===== TEXTAUSZUG

Statue des Komponisten Ludwig van Beethoven in Bonn.
Foto: dpa/Oliver Berg

Berlin - Als wir über Beethovens mittleres Werk plauderten, stellten wir fest, dass der Komponist einerseits den ererbten Stil Haydns und Mozarts auf seine elementaren Konstellationen zurückführt und daraus eine Technik permanenter Entwicklung, nun ja, entwickelte, aber andererseits auch leicht zugängliche Werke schrieb, die Ouvertüren zu „Egmont“ und „Coriolan“ etwa. Daneben entstanden indes, und das ist interessant, zahlreiche Werke innigen Singens.

==========
===== INHALT DER DATENSÄTZE

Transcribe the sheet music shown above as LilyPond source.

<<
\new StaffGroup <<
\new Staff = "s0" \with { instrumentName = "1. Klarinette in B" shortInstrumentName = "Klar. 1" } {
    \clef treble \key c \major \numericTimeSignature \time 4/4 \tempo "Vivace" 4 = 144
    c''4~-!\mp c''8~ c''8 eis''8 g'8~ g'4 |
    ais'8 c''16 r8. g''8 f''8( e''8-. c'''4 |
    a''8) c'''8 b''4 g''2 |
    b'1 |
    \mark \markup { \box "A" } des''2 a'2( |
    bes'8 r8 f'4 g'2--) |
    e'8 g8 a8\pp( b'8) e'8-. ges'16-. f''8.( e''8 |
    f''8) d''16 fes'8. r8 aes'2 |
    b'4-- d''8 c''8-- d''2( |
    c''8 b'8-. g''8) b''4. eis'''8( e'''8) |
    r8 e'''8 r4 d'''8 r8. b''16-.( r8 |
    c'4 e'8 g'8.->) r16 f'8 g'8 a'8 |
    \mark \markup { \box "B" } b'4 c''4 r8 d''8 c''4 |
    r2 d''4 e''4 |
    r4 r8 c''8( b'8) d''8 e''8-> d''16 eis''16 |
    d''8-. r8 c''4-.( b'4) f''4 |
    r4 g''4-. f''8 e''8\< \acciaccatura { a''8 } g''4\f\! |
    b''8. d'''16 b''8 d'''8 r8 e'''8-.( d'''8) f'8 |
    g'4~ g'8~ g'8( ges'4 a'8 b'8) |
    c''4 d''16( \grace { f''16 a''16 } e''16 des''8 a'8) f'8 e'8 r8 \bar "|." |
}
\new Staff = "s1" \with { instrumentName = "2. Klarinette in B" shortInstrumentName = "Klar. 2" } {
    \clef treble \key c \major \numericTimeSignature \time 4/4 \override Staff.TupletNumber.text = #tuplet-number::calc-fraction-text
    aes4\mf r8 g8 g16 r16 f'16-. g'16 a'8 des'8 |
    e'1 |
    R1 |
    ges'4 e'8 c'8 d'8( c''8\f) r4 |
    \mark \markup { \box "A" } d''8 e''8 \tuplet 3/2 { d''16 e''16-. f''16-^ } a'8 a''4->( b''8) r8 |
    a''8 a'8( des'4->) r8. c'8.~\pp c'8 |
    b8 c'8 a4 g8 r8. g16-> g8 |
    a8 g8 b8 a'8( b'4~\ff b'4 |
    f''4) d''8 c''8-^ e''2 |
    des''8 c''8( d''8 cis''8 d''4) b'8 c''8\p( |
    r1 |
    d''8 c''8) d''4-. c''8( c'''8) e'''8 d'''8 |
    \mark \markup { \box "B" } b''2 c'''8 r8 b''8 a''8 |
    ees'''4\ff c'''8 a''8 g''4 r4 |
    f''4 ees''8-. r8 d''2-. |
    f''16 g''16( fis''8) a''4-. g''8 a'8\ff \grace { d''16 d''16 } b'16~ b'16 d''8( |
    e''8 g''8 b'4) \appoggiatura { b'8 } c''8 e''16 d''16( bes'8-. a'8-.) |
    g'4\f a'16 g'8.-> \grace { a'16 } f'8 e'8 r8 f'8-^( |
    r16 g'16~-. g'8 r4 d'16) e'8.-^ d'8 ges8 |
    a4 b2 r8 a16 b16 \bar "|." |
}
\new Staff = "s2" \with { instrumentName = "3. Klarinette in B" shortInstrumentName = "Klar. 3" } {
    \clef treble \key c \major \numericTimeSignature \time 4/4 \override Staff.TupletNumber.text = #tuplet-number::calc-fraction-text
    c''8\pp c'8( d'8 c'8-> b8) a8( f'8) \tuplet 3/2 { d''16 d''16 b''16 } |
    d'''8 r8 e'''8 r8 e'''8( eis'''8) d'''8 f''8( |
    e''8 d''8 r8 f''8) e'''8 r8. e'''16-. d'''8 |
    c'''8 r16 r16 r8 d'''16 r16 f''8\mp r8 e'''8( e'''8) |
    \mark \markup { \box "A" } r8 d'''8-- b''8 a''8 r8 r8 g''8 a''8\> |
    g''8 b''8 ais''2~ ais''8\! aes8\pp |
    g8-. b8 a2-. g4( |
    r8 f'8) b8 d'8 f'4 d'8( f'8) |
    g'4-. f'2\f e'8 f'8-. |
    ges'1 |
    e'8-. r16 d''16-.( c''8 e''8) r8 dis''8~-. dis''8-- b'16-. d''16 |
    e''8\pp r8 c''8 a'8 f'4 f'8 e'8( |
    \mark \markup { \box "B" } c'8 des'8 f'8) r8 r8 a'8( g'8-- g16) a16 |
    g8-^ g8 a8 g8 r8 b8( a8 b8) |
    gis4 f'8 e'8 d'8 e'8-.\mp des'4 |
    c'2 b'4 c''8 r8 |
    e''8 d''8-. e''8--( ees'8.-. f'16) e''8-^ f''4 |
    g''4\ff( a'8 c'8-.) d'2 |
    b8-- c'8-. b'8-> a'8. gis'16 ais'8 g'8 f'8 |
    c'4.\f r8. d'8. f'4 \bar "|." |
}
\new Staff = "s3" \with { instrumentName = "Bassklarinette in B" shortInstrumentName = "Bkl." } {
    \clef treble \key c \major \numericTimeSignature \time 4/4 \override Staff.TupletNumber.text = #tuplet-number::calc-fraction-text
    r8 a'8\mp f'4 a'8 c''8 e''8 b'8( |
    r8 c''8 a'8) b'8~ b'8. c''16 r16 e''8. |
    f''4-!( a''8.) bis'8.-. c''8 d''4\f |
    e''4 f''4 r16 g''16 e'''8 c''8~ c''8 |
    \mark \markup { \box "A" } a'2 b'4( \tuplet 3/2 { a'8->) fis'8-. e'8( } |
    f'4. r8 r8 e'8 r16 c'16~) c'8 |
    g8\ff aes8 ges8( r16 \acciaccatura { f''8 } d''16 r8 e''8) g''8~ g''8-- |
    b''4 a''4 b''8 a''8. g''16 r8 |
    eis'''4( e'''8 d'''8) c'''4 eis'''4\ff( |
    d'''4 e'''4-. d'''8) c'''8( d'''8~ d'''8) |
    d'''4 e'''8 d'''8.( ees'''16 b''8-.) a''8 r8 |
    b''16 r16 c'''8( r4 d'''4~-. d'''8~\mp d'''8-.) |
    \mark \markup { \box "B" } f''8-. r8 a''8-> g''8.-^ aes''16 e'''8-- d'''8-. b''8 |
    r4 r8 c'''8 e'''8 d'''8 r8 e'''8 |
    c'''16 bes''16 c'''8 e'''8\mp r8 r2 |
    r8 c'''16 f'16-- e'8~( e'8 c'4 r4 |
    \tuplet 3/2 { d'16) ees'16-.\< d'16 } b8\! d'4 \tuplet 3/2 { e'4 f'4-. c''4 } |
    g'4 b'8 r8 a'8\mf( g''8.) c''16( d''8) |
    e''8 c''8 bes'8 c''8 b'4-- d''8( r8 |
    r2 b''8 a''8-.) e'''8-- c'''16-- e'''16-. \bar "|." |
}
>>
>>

==========

— ARBEITSAUFTRÄGE —
- a) Welche beiden Ouvertüren nennt der Textauszug über Beethovens mittleres Werk als Beispiele für leicht zugängliche Werke?
- b) Setze den Textauszug über Beethovens mittleres Werk im gleichen Ton fort.

— GEORDNETE ERGEBNISSE —
- a) Die Ouvertüren zu „Egmont“ und „Coriolan“.

- b)
Beethoven gilt als wenig stimmfreundlicher Komponist, und seine starke instrumentale Orientierung ist durchaus ein Novum; noch im Werk Haydns finden sich zahlreiche Opern, die zwar nicht auf dem Niveau seiner Instrumentalmusik oder gar der Opern Mozarts stehen, aber zusammen mit den wunderbaren Messen zeigen, dass ihm vokales Denken selbstverständlich war – und wenn Haydn sein Schaffen beschrieb, nannte er die Vokalwerke an erster Stelle, nicht die Quartette und Symphonien.